Absent the traditional fanfare that usually accompanies any notable change on Capitol Hill, I wonder if many folks in the profession were aware that the House Financial Services Committee has quietly assumed sole oversight of the Financial Accounting Standards Board. With the exception of a mention in the Congressional Record and what basically amounted to somewhat longer agate in several national dailies and wire services, the change - which has the potential to greatly impact future rulings from the Norwalk, Conn.-based standard-setter - drew about as much attention as a suggestive bathing suit in St. Tropez.
But first, a little background. Seems oversight of FASB, along with electronic trading outlets, was, for four years, shared between the Financial Services Committee and the Energy and Commerce Committee.
That co-responsibility was outlined in a January 2001 memorandum of understanding between Financial Services Committee chair Michael Oxley, R-Ohio, and Energy and Commerce Committee chair Rep. W.J. "Billy" Tauzin, R-La., who is now retired.
This compromise apparently had been brokered after GOP lawmakers reformatted what was the former House Banking Committee into what is now the HFSC and, in the process, gave it jurisdiction over the stock markets, the Securities and Exchange Commission and all that is accounting. However, Tauzin remained adamant that his committee retain oversight of FASB, and thus the reason for said memorandum. How would you have liked to have listened in on those negotiations?
Oxley, chairman of the Financial Services Committee was - as most already know - the co-author of the landmark Sarbanes-Oxley Act of 2002. Some wags in the profession insist on referring to SOX as the Sarbanes Bill, because, they claim, Sen. Paul Sarbanes, D-Md., chairman of the Senate Banking Committee, was responsible for most of the regulatory "teeth" in SOX.

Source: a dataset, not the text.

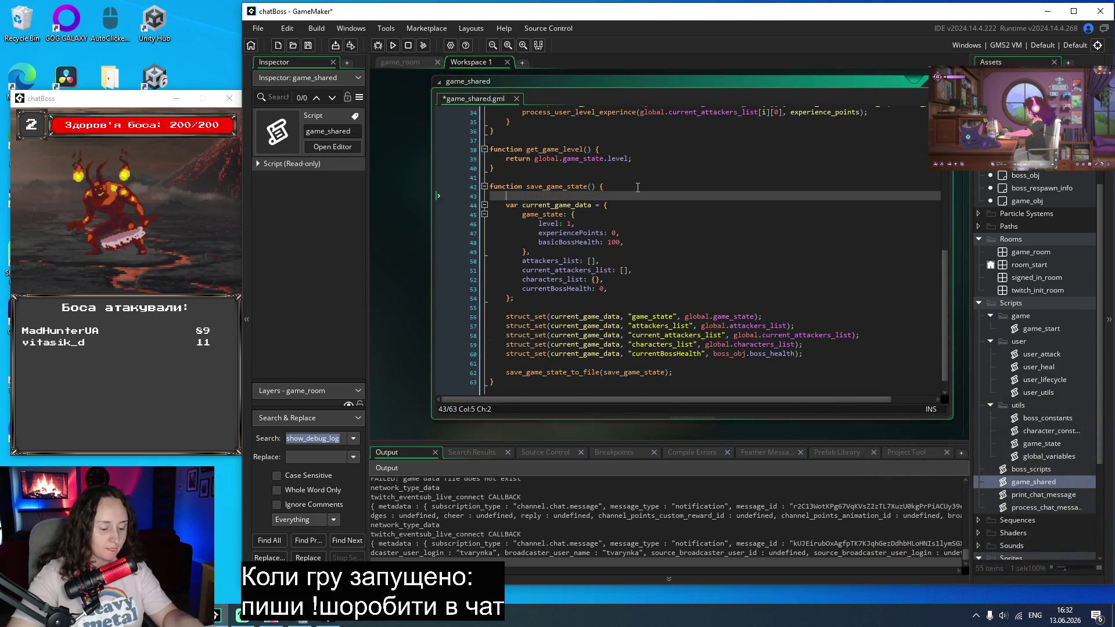
text(show_)
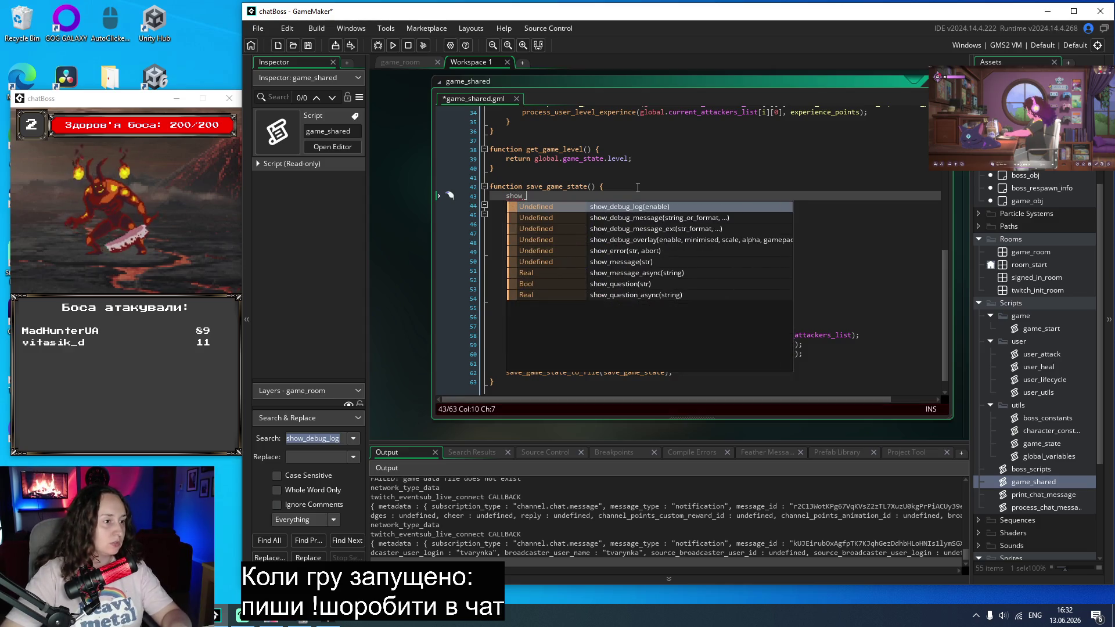
key(Down)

That came in stark contrast to Oxley's initial corporate reform bill, which several people familiar with the situation told me was so soft you could essentially jump out of a plane without a parachute and land on it.
In a surprise to exactly no one, Oxley's version was preferred by many of the global audit firms and the American Institute of CPAs. And it's also no secret that the Ohio lawmaker was one of the key opponents of the original auditor independence reform proposals in the mid-to-late 1990s, while both he and Tauzin were staunch opponents of FASB's proposal several years ago to begin treating stock options as an expense.
But jumping forward to more contemporary developments, as in just last summer, FSC member Rep. Richard Baker, R-La., easily pushed through H.R. 3574, the Employee Stock Option Reform Act, a watered-down version of FASB's options expensing rule that basically entails expensing options just for a company's top five employees.
FASB's stock option expensing rule is slated to take effect in June, and has attracted a firestorm of opposition, particularly from the technology sector.
Oxley hasn't indicated whether he'll revisit options expensing this year. But there's a chance that more than a few folks up in Connecticut are holding their collective breath.